Arbitrage Compliance
At the seven listed strikes per tenor, static calendar and butterfly arbitrage tests confirm that ConvVAE and the hybrid predictor are arbitrage-free by construction, inheriting compliance cellwise from the gridded data. Smile re-fit alone, under high mask rates, admits butterfly arbitrage violations in 33–39% of cases. Calendar projection via isotonic regression is operationally free (<$0.001$ vol points RMSE change) for learned models, and improves baseline RMSE.
Cross-Market Generalisation
The learned vol-surface manifold is robustly shared between BTC and ETH: a BTC-only ConvVAE achieves within 5–27% of its own in-distribution accuracy when evaluated on ETH, outperforming the ETH-specific parametric baseline at high mask rates. Joint training yields further RMSE reductions (9–27%) relative to either single-symbol model, confirming substantial manifold commonality and suggesting strong transferability for multi-currency deployment.
Figure 5: Joint ConvVAE achieves lower RMSE than single-symbol ConvVAEs on both markets, regardless of mask rate.
Synthesis of Results
Across three random mask rates and four structured-hole scenarios, hybrid routing with joint ConvVAE training Pareto-dominates all baselines. Smile re-fit remains competitive only when each tenor row has at least three observed cells; ConvVAE is the sole viable predictor for fully unobserved tenors.
Figure 6: Hybrid model dominates across all scenarios and both markets, suppressing parametric baseline's categorical failures.
Anomaly Detection and Latent Geometry
Besides surface completion, the ConvVAE provides an unsupervised anomaly signal via per-snapshot reconstruction error. Known market events, such as the late-October ETF anticipation rally and the August 17, 2023 flash crash, are flagged as elevated-error periods. Latent codes exhibit time-continuous manifold geometry; high-error anomalies cluster at the manifold periphery, as expected from a generative reconstruction error detector.
Figure 7: Reconstruction RMSE time series tracks regime shifts and market events; surface diagnostics and spot evolution contextualize anomalies.
Figure 8: Top-5 anomalous BTC surfaces demonstrate spatially coherent residual heatmaps, revealing systematic shape departures from learned manifold.
Figure 9: PCA projection of latent ConvVAE encodings reveals anomalies sitting at manifold edges, with normal surfaces in the dense interior.
Practical, Theoretical, and Future Implications
The hybrid ConvVAE-smile routing paradigm delivers a deployable, arbitrage-free, and robust volatility surface estimator, suitable for both risk and market-making engines in cryptocurrency derivatives markets.

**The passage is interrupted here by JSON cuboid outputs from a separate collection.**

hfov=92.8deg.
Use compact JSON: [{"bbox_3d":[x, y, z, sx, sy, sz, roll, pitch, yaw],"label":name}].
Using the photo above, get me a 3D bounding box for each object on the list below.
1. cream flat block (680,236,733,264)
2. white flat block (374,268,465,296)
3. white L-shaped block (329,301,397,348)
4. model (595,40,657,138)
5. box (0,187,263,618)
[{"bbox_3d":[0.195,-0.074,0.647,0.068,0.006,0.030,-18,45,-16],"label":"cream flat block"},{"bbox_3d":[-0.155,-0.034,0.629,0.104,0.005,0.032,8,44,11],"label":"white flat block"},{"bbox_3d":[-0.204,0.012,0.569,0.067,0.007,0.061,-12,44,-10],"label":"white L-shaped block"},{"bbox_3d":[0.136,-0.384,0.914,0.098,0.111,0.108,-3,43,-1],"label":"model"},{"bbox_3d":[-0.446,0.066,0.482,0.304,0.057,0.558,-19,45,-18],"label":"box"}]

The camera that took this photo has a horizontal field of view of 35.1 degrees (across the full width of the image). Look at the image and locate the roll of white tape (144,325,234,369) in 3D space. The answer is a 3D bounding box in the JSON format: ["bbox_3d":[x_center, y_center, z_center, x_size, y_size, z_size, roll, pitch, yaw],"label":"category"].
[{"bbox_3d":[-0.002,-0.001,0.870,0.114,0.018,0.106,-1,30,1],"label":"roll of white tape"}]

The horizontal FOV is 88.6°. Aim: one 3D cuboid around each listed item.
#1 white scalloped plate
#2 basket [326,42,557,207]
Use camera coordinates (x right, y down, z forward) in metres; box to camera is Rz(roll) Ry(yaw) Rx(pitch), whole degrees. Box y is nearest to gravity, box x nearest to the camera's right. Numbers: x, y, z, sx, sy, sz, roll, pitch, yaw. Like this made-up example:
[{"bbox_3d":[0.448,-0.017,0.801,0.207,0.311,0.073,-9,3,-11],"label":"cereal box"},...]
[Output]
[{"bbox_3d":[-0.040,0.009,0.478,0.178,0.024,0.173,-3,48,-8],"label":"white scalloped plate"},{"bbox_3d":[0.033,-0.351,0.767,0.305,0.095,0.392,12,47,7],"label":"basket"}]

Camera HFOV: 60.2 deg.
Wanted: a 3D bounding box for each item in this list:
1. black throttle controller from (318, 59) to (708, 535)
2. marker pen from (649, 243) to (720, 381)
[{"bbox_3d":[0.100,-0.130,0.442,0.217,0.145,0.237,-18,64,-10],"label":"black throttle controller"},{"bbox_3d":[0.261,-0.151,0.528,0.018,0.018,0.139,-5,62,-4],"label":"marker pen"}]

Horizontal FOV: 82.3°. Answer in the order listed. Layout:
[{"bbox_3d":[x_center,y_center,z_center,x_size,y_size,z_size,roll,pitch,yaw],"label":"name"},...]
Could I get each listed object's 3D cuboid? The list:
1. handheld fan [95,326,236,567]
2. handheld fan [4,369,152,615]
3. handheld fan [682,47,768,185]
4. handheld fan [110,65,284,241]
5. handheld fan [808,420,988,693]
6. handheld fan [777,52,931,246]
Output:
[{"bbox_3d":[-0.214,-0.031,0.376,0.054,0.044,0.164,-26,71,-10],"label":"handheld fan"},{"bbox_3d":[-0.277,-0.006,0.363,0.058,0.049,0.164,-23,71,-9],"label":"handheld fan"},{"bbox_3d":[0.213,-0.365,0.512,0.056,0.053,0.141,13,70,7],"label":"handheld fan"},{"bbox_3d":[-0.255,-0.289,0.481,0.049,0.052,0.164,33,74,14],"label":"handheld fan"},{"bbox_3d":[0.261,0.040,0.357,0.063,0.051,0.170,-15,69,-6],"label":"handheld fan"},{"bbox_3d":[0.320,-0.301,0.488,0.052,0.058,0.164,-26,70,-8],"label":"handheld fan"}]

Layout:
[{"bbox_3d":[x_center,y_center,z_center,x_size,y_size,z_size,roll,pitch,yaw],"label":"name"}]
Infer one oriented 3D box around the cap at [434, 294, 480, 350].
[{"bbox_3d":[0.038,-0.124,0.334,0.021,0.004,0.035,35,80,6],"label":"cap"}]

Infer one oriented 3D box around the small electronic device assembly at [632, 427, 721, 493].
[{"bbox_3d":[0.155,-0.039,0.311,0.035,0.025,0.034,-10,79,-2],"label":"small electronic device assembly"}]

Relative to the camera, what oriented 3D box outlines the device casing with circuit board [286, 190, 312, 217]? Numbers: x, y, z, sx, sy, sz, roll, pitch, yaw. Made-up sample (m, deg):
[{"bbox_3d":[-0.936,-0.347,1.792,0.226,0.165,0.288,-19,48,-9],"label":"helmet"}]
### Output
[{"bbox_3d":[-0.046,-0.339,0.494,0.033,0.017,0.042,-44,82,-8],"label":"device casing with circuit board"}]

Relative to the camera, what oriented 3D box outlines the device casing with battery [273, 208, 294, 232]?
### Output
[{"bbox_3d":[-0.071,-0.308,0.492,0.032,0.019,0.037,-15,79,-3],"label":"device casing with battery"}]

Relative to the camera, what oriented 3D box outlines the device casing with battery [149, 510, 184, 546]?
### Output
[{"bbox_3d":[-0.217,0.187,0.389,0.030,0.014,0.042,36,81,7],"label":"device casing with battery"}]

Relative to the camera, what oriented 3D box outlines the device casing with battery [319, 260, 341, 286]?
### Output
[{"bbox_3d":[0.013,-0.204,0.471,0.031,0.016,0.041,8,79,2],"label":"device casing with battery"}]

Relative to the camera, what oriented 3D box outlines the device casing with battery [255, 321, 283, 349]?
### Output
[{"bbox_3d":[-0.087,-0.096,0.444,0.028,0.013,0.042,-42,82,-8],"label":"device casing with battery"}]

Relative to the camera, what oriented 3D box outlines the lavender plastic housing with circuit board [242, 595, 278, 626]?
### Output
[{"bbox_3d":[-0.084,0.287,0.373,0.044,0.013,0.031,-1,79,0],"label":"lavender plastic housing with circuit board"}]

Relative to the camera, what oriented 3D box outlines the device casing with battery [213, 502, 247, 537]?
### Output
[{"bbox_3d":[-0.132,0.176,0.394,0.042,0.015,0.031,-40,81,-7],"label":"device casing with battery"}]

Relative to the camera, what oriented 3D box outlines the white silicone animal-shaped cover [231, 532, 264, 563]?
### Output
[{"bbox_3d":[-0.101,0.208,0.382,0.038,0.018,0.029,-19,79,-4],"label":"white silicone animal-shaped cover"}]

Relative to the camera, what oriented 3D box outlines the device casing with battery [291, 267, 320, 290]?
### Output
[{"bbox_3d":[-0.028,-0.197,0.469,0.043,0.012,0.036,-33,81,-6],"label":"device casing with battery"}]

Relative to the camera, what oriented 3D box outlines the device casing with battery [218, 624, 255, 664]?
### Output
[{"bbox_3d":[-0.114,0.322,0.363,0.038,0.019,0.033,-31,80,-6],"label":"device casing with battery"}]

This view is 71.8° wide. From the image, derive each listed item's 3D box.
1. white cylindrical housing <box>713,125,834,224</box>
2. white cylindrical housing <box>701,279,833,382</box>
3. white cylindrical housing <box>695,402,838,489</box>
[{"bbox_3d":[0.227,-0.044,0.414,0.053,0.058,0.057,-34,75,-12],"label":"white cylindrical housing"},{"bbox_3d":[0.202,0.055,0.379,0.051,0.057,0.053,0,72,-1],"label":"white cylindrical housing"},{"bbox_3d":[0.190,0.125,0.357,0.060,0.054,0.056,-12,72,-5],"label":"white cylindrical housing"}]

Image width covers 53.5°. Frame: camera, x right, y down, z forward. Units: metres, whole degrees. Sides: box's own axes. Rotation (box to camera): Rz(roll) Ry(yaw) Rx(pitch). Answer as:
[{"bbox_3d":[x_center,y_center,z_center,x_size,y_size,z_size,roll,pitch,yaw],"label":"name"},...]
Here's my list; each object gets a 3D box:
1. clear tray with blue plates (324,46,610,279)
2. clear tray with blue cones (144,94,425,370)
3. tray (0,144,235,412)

Empirical cross-market transfer implies that the principal volatility shape variations are encoded by a shared latent manifold; joint training further enhances accuracy.
Architecturally, convolutional locality bias is more effective than translation equivariance, self-attention, or global MLP for this surface domain—a direct consequence of spatially structured noise and operational failure modes.
Potential future work includes direct training on raw un-gridded chains, structured latents for per-tenor conditioning, continuous arbitrage enforcement via smooth interpolants, and adaptation for markets exhibiting pronounced skew or term-structure heterogeneity (e.g., equities).
Conclusion
A hybrid convolutional VAE and parametric smile re-fit, combined via per-tenor routing, achieves superior surface completion accuracy across all test regimes for BTC and ETH options. The model is deployable, arbitrage-free, and operationally robust, and its latent representation yields an effective unsupervised anomaly indicator. The vol-surface manifold is shared across both major cryptocurrencies within the observation window, supporting practical joint training for multi-currency portfolios.
All code, data pipeline, evaluation, and figures are available for full reproducibility and extension.